Dean's hands drummed along the steering wheel, nervous gesture for some unknown reason before he put the car in gear and crept from the parking lot, careful to not hit any of the students walking through the dark to their own cars.
"He asked the same night that we ditched you at the restaurant. I was sort of waiting to see how pissed off you were about the whole thing before giving him an answer."
Normal Thanksgiving dinners, now that it was just the two of them, had been practically nonexistent. The last four years they had treated themselves to those little frozen turkey dinners that come in black plastic trays. It was a bit of a lackluster holiday at best.
"What are you going to tell him?"
"What do you want me to tell him?" Dean easily countered in a way that made it all Sam's choice. It was a habit of his, neither good nor bad, but pointedly annoying.
Sam looked out the window, black night punctuated by poorly spaced street lamps. He thought about Nick, not about the motorcycle ride, and not about his laugh as warm and dark as a summer night. He thought about the fist fight. He thought about why Nick had seen fit to haul off and punch some weasely little jerk in the face. His reasoning laid out for Sam so casual and concise.
"I'd like to go." He told his reflection in the window. "I think it'd be nice to have a real dinner."
"Alright." Dean said slowly, and Sam knew that his brother was trying to interpret the long silence that came before his answer. "I'll call Cas in the morning. Tell him to count us in."
"See if he wants us to bring a bottle of wine or a salad or something." Sam glanced back at his brother in time to see his eyes light up.
"We'll bring a pie."
"A pie?" Sam smiled.
"Two pies." Dean decided with a grin, all teeth and excitement. "Pumpkin and apple."
Nothing got him going quite like the promise of dessert.
The regularity of it was almost comforting. Something that Sam could always count on.
"One pie from each of us, don't I get to pick a flavor?"

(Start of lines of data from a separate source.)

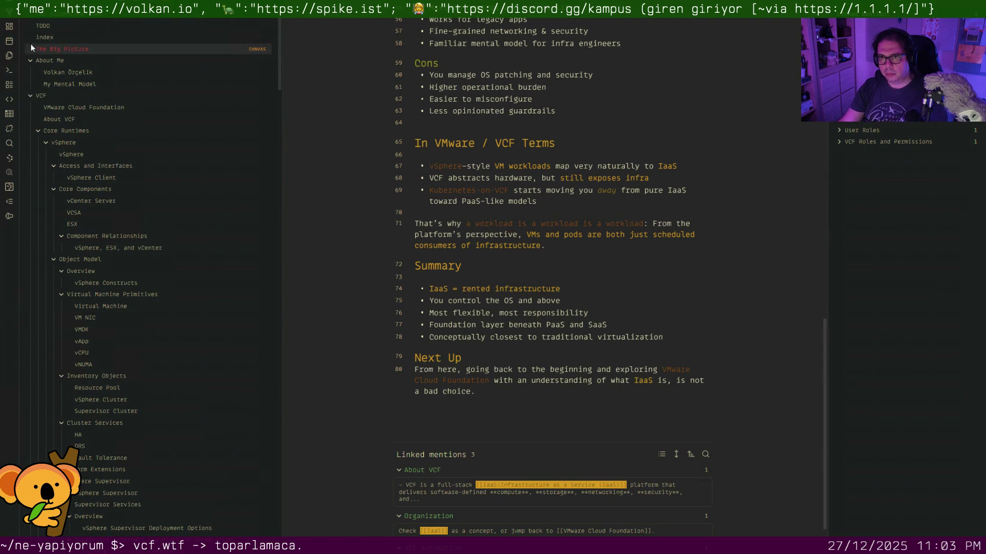
# Select and delete the tag taxonomy table from the TODO note along with the leftover empty line.
pyautogui.click(43, 26)
pyautogui.scroll(-5, 488, 195)
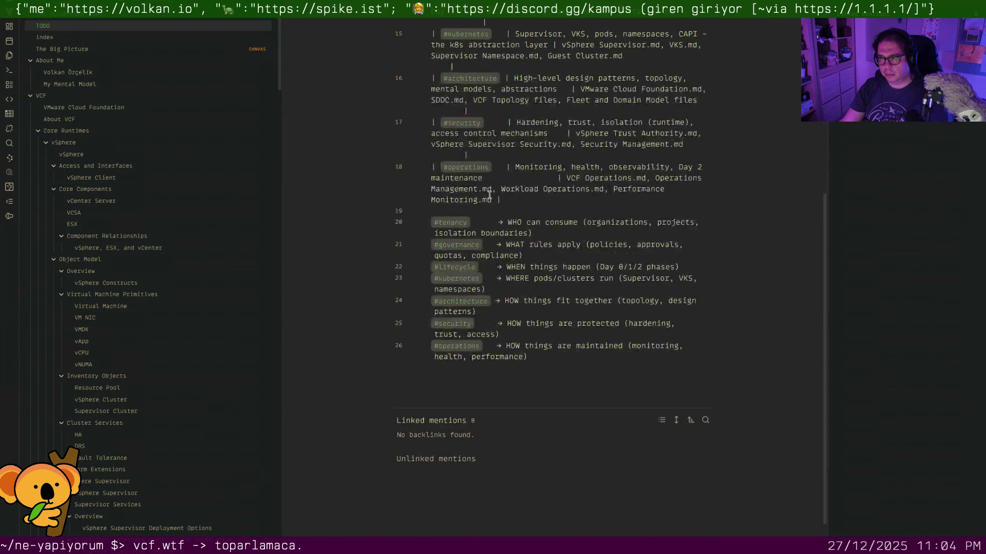
pyautogui.scroll(5, 488, 195)
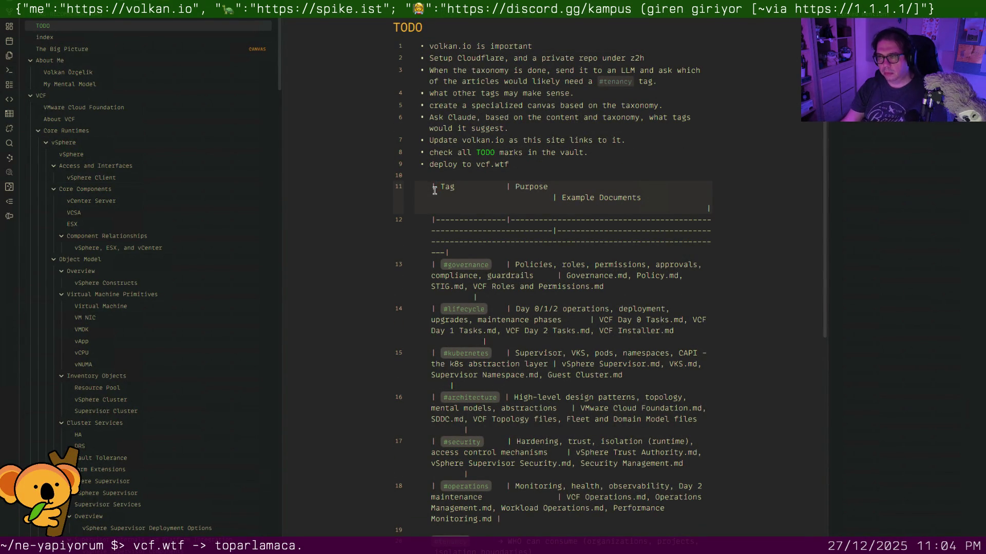
pyautogui.press('shift+Down')
pyautogui.press('shift+Down')
pyautogui.press('shift+Down')
pyautogui.press('shift+Down')
pyautogui.press('shift+Down')
pyautogui.press('shift+Down')
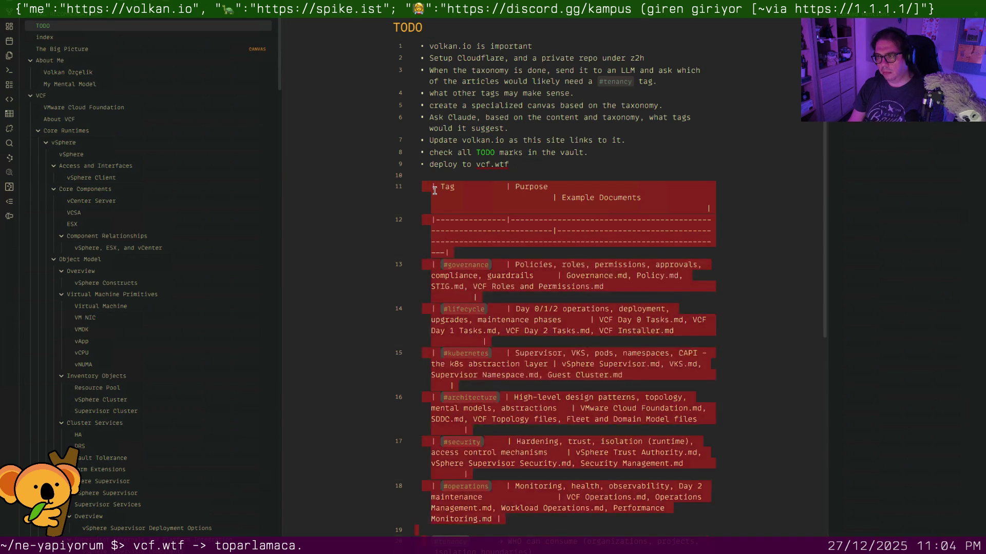
pyautogui.press('shift+Down')
pyautogui.press('shift+Down')
pyautogui.press('shift+Down')
pyautogui.press('Delete')
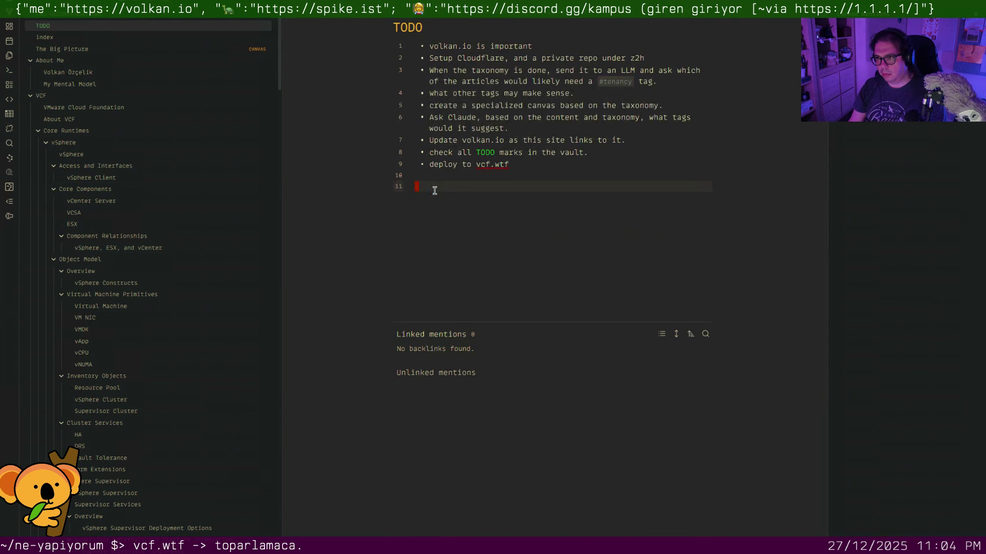
pyautogui.press('BackSpace')
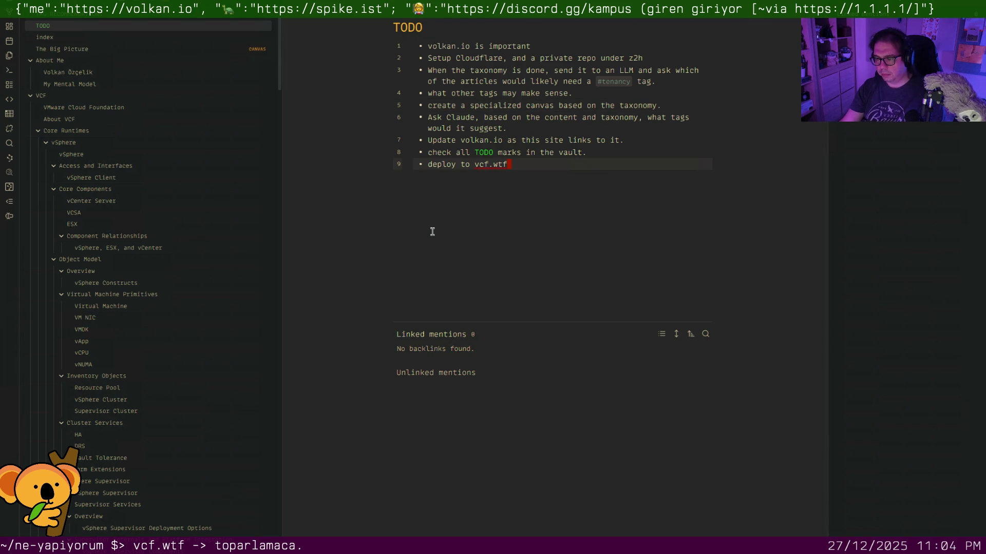
pyautogui.press('ctrl+p')
pyautogui.write('graph')
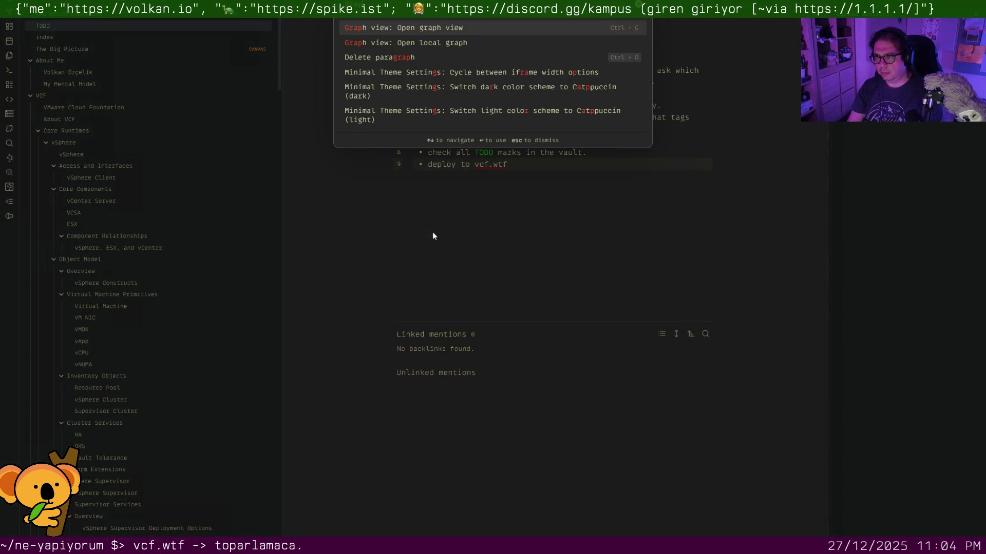
# Run 'Graph view: Open graph view' to show the whole vault's note graph.
pyautogui.press('Return')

"You going to do the baking?"
"No, are you?"
"Yes, and that means apple and pumpkin and you can shut up about it. No one likes that nasty rhubarb crap except you."
Sam never knew what to do when his brother got into the kitchen. It was always a bit of an adventure- a rare and exciting adventure.

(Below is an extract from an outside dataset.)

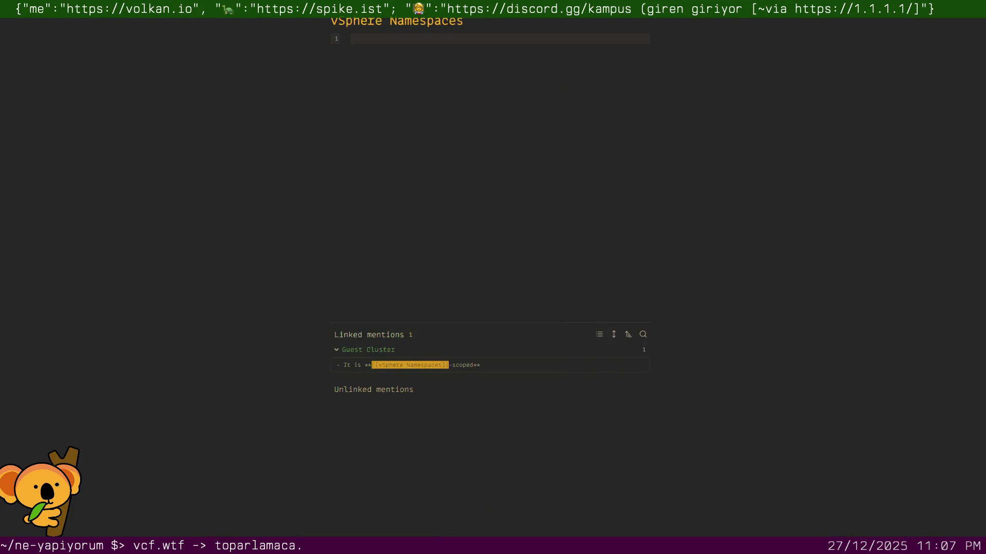
# From Guest Cluster jump to the Supervisor Namespace note and add vSphere Namespace as its alias.
pyautogui.click(414, 367)
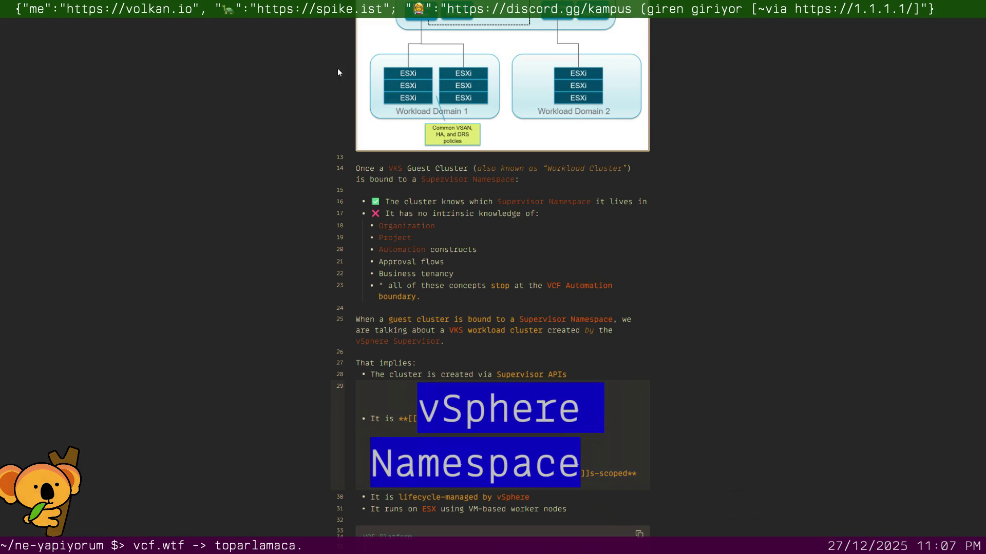
pyautogui.click(566, 264)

Dean had been born with some kind of dark kitchen alchemy running through his blood. Maybe he had made a deal with a devil. Maybe it had just been the few extra years he had been allowed with their mom before she died, and she had taught him some tricks that he had never shared with his little brother. It didn't really matter how he came by his powers, just that he had them and rarely felt the need to use them. Dean hadn't made a pie for them in years.
He claimed that ones from the grocery store were just as good.
He was, of course lying and they both knew it.
All pies are not created equal.
Sam was suddenly just as thrilled by the prospect of Thanksgiving as his brother seemed to be.